TASK DIRECTIONS → Reproduce every one of the entries below word for word, omitting the pictures from your answer.

DATASET →
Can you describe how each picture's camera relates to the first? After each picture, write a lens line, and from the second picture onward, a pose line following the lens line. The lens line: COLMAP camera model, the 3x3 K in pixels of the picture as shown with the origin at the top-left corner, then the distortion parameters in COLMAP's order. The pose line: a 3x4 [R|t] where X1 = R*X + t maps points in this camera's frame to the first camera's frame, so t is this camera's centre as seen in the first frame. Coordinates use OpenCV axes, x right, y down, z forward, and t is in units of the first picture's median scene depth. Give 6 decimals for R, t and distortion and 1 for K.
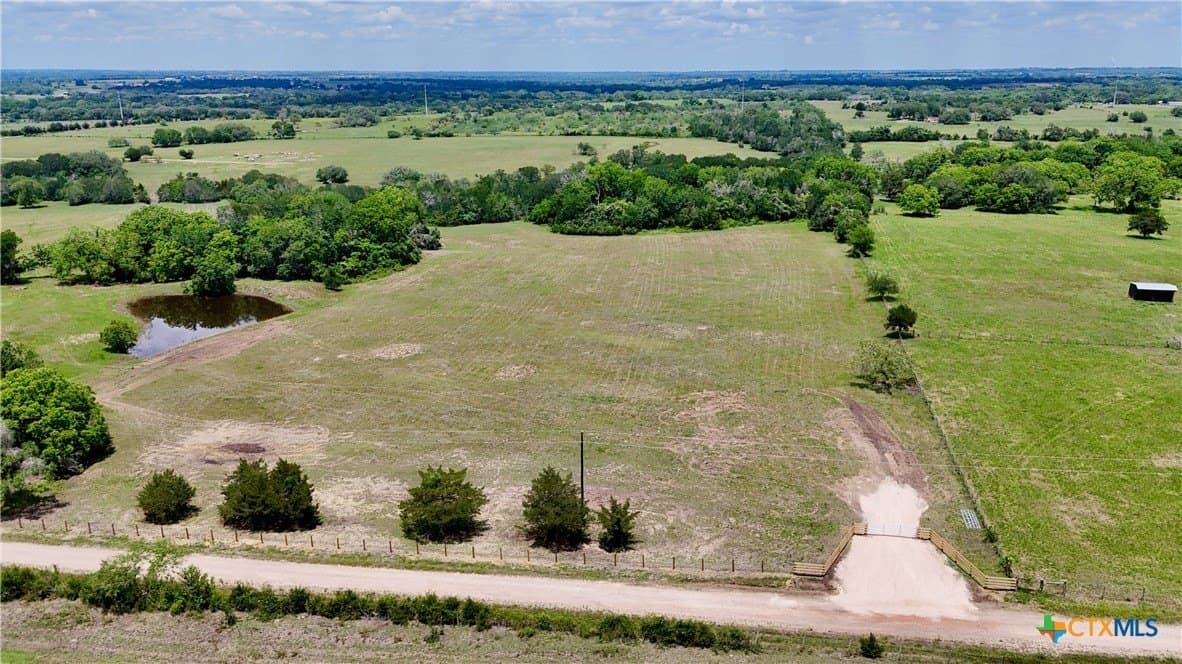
lens RADIAL K [[914.1, 0, 591.0], [0, 914.1, 332.0], [0, 0, 1]] dist [0.064399, -0.052385]
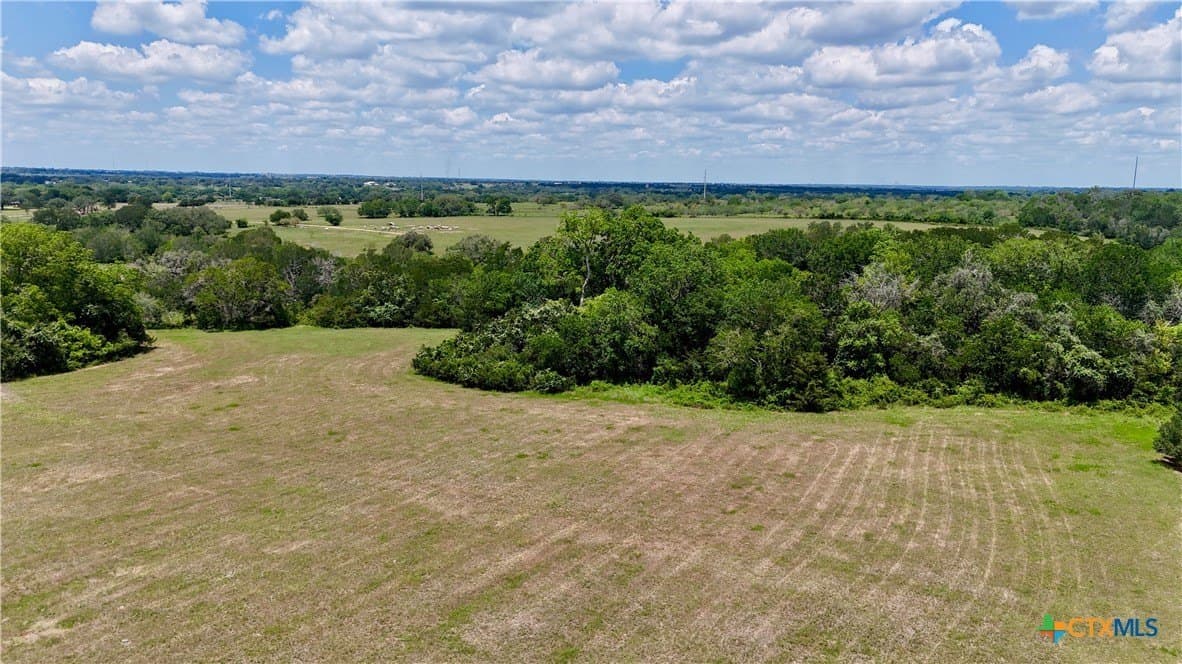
lens RADIAL K [[880.6, 0, 591.0], [0, 880.6, 332.0], [0, 0, 1]] dist [0.064523, -0.056240]
pose [[0.915934, 0.088568, -0.391433, 0.178734], [-0.132376, 0.987433, -0.086331, -0.099093], [0.378868, 0.130890, 0.916148, 0.676942]]
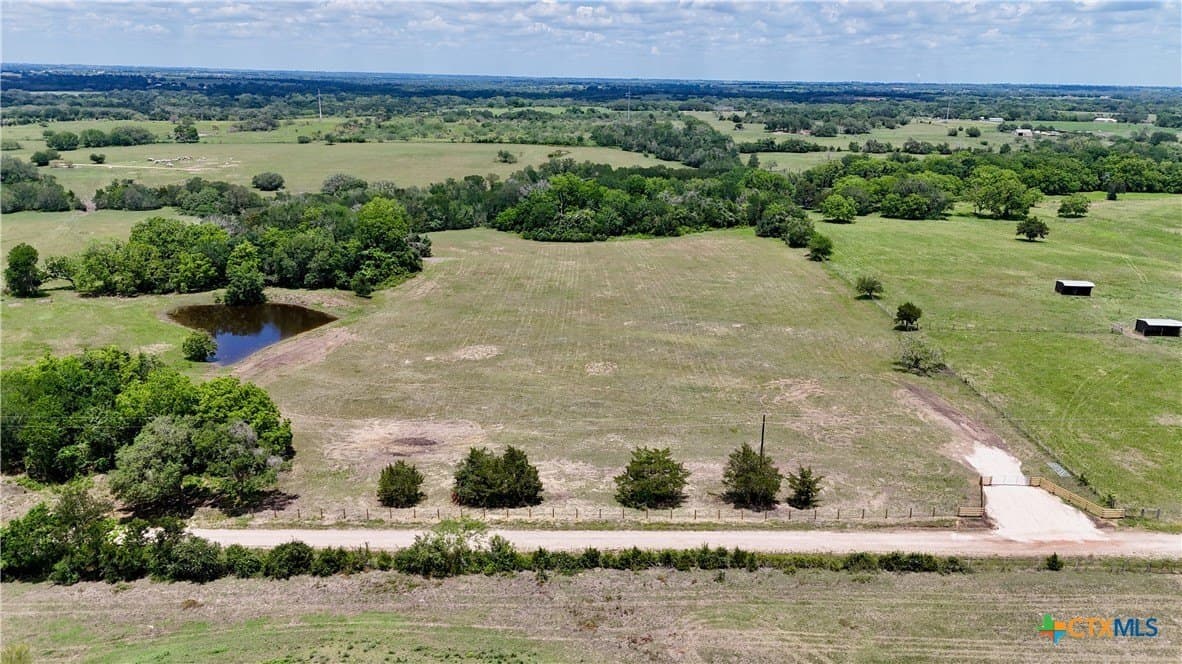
lens RADIAL K [[880.6, 0, 591.0], [0, 880.6, 332.0], [0, 0, 1]] dist [0.064523, -0.056240]
pose [[0.987506, -0.023765, 0.155778, -0.130959], [0.022930, 0.999711, 0.007159, -0.004803], [-0.155903, -0.003498, 0.987766, -0.042708]]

SOLUTION FOR THIS PROBLEM →
Can you describe how each picture's camera relates to the first? After each picture, write a lens line, and from the second picture onward, a pose line following the lens line. The lens line: COLMAP camera model, the 3x3 K in pixels of the picture as shown with the origin at the top-left corner, then the distortion parameters in COLMAP's order. The pose line: a 3x4 [R|t] where X1 = R*X + t maps points in this camera's frame to the first camera's frame, so t is this camera's centre as seen in the first frame. Coordinates use OpenCV axes, x right, y down, z forward, and t is in units of the first picture's median scene depth. Give 6 decimals for R, t and distortion and 1 for K.
lens RADIAL K [[914.1, 0, 591.0], [0, 914.1, 332.0], [0, 0, 1]] dist [0.064399, -0.052385]
lens RADIAL K [[880.6, 0, 591.0], [0, 880.6, 332.0], [0, 0, 1]] dist [0.064523, -0.056240]
pose [[0.915934, 0.088568, -0.391433, 0.178734], [-0.132376, 0.987433, -0.086331, -0.099093], [0.378868, 0.130890, 0.916148, 0.676942]]
lens RADIAL K [[880.6, 0, 591.0], [0, 880.6, 332.0], [0, 0, 1]] dist [0.064523, -0.056240]
pose [[0.987506, -0.023765, 0.155778, -0.130959], [0.022930, 0.999711, 0.007159, -0.004803], [-0.155903, -0.003498, 0.987766, -0.042708]]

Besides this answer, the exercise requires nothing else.